* **REQUIRED ACTION**: Write out the following listing's lines from the one with "cells show medium" to the one with "endometrial stroma are", exactly, with both included and no others.

* **GIVEN RECORDS**:
============

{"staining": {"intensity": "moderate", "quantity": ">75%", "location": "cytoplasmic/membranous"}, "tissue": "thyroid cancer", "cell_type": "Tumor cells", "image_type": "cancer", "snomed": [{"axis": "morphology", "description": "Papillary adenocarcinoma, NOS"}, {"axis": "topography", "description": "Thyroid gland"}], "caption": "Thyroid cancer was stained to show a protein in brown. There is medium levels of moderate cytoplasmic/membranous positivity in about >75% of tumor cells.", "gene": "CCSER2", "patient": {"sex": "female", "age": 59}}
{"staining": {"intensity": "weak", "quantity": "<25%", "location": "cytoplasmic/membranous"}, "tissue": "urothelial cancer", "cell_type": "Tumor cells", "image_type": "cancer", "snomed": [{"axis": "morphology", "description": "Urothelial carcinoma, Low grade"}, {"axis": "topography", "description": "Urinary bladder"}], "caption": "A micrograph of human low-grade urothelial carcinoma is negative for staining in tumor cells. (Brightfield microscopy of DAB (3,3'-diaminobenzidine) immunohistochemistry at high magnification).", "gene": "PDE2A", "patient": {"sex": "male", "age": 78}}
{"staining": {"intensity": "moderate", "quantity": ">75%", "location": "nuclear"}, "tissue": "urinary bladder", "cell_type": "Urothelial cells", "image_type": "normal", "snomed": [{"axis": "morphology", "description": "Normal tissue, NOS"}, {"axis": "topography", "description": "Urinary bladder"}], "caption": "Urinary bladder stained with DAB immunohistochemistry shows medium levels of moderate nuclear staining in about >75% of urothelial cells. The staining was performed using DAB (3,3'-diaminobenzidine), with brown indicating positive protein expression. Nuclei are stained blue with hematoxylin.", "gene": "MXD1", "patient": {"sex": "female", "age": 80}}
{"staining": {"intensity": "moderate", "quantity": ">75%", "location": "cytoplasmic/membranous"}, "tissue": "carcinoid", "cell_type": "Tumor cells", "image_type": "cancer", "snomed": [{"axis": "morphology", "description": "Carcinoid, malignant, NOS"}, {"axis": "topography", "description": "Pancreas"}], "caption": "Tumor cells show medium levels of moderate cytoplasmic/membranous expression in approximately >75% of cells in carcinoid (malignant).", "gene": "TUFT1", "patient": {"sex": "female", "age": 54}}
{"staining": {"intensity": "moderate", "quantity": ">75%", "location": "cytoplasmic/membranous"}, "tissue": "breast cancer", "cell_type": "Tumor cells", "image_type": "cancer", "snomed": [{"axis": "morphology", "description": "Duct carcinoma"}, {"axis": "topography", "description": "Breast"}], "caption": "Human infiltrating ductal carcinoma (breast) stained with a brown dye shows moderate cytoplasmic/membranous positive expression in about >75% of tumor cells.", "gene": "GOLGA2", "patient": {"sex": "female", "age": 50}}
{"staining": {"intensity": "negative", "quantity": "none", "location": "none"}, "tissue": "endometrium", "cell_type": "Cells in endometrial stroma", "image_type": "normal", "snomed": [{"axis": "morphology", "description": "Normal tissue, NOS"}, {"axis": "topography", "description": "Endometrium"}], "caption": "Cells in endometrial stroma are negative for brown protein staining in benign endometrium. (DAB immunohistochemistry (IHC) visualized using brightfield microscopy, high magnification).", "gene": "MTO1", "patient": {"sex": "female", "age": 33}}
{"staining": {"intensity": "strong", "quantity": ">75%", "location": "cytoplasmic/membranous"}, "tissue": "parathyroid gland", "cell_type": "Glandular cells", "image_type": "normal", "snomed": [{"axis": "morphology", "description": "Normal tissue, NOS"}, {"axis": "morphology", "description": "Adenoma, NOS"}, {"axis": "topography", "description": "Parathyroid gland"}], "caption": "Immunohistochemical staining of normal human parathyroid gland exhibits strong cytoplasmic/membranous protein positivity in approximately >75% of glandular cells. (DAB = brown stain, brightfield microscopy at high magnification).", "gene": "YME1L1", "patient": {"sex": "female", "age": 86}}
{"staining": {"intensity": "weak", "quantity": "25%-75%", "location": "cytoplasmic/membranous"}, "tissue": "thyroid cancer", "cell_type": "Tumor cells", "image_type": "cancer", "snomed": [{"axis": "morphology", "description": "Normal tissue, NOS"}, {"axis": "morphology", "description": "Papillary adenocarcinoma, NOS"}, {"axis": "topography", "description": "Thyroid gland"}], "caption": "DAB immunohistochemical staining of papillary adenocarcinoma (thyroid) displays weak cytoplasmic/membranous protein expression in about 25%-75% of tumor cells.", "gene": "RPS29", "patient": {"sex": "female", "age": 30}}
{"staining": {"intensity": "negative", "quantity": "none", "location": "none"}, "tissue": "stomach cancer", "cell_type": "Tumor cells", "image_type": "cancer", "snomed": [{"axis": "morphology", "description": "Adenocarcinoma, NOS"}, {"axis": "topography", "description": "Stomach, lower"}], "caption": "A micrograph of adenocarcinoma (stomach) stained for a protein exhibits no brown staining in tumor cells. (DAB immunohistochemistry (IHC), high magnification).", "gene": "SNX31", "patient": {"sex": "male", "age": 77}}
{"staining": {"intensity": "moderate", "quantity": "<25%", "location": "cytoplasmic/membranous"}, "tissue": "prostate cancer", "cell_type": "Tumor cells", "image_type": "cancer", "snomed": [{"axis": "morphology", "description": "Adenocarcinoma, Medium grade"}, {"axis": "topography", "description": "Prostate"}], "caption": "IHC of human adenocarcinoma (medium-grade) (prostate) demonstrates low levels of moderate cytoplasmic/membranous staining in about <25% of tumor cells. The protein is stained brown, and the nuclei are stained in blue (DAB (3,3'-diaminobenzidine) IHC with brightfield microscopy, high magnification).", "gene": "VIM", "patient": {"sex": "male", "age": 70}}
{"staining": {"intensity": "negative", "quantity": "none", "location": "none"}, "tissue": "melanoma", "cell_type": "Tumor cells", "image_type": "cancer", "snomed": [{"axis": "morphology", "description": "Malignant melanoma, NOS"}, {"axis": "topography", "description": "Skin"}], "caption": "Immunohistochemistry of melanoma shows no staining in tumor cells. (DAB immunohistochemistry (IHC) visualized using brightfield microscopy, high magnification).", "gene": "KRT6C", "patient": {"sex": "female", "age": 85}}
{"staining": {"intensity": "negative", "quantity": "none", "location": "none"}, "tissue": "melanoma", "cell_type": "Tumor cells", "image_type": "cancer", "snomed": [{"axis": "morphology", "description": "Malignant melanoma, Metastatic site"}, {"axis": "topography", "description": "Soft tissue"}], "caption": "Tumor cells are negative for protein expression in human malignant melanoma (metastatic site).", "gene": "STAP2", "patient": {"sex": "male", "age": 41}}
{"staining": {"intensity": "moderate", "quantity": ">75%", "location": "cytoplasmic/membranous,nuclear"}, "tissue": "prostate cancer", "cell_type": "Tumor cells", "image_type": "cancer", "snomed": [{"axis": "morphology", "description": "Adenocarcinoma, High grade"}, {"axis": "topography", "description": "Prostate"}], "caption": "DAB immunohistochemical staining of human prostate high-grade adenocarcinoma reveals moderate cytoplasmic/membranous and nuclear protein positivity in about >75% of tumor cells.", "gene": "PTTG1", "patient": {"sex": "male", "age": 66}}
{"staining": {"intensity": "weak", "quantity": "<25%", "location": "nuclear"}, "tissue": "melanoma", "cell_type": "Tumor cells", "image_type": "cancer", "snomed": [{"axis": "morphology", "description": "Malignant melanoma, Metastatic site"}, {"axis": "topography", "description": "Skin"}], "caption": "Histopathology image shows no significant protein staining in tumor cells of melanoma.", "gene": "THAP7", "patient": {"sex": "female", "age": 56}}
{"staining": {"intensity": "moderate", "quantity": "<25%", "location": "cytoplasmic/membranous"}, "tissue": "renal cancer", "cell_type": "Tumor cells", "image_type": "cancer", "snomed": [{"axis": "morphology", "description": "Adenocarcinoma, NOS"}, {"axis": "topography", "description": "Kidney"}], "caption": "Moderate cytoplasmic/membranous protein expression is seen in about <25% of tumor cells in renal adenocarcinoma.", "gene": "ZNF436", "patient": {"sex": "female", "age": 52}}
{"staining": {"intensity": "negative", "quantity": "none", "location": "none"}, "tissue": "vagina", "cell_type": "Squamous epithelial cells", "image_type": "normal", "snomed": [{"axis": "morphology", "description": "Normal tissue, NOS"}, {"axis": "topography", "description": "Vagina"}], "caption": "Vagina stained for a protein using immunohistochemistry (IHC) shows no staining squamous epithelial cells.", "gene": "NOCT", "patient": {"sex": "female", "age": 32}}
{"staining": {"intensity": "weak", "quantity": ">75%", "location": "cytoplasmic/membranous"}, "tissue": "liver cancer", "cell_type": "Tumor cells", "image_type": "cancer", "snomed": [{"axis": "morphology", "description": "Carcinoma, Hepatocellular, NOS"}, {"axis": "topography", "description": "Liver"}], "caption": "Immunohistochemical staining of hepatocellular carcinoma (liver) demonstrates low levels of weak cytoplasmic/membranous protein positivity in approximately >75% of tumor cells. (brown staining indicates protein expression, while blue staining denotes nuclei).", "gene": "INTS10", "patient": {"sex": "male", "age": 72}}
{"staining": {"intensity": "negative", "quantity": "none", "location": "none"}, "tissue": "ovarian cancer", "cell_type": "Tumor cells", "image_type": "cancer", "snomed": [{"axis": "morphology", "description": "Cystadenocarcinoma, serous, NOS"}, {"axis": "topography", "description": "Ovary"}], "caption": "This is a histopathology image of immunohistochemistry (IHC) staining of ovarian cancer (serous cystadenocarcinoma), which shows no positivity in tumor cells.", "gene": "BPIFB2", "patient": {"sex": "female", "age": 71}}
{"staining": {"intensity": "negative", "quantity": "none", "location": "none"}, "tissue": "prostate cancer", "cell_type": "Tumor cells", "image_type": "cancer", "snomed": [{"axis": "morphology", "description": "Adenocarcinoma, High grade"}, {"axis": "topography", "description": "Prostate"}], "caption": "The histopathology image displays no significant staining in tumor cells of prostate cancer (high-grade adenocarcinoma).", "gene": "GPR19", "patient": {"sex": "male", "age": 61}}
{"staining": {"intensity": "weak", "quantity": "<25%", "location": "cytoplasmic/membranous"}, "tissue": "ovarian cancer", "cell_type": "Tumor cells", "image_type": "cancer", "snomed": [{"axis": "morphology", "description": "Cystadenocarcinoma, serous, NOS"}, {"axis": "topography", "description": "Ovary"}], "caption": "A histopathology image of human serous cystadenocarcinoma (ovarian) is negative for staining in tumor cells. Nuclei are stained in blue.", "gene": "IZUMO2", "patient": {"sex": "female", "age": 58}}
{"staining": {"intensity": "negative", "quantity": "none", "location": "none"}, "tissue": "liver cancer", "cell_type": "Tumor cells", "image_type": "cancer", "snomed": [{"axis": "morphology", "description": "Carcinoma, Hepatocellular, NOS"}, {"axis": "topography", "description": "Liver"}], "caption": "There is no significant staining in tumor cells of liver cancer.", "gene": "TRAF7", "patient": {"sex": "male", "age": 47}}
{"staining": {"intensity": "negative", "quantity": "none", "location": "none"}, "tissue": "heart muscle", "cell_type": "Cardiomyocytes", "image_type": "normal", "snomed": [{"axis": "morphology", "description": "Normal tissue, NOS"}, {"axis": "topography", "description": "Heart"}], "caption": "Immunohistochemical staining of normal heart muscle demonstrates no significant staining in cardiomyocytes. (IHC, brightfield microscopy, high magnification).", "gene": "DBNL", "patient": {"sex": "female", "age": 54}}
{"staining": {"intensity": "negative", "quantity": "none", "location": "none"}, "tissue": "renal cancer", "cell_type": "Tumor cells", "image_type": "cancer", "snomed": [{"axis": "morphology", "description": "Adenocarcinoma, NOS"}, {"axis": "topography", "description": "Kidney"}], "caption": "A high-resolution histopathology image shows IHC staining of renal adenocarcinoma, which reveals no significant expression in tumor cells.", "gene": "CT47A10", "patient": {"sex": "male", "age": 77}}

============

* **REPLY**:
{"staining": {"intensity": "moderate", "quantity": ">75%", "location": "cytoplasmic/membranous"}, "tissue": "carcinoid", "cell_type": "Tumor cells", "image_type": "cancer", "snomed": [{"axis": "morphology", "description": "Carcinoid, malignant, NOS"}, {"axis": "topography", "description": "Pancreas"}], "caption": "Tumor cells show medium levels of moderate cytoplasmic/membranous expression in approximately >75% of cells in carcinoid (malignant).", "gene": "TUFT1", "patient": {"sex": "female", "age": 54}}
{"staining": {"intensity": "moderate", "quantity": ">75%", "location": "cytoplasmic/membranous"}, "tissue": "breast cancer", "cell_type": "Tumor cells", "image_type": "cancer", "snomed": [{"axis": "morphology", "description": "Duct carcinoma"}, {"axis": "topography", "description": "Breast"}], "caption": "Human infiltrating ductal carcinoma (breast) stained with a brown dye shows moderate cytoplasmic/membranous positive expression in about >75% of tumor cells.", "gene": "GOLGA2", "patient": {"sex": "female", "age": 50}}
{"staining": {"intensity": "negative", "quantity": "none", "location": "none"}, "tissue": "endometrium", "cell_type": "Cells in endometrial stroma", "image_type": "normal", "snomed": [{"axis": "morphology", "description": "Normal tissue, NOS"}, {"axis": "topography", "description": "Endometrium"}], "caption": "Cells in endometrial stroma are negative for brown protein staining in benign endometrium. (DAB immunohistochemistry (IHC) visualized using brightfield microscopy, high magnification).", "gene": "MTO1", "patient": {"sex": "female", "age": 33}}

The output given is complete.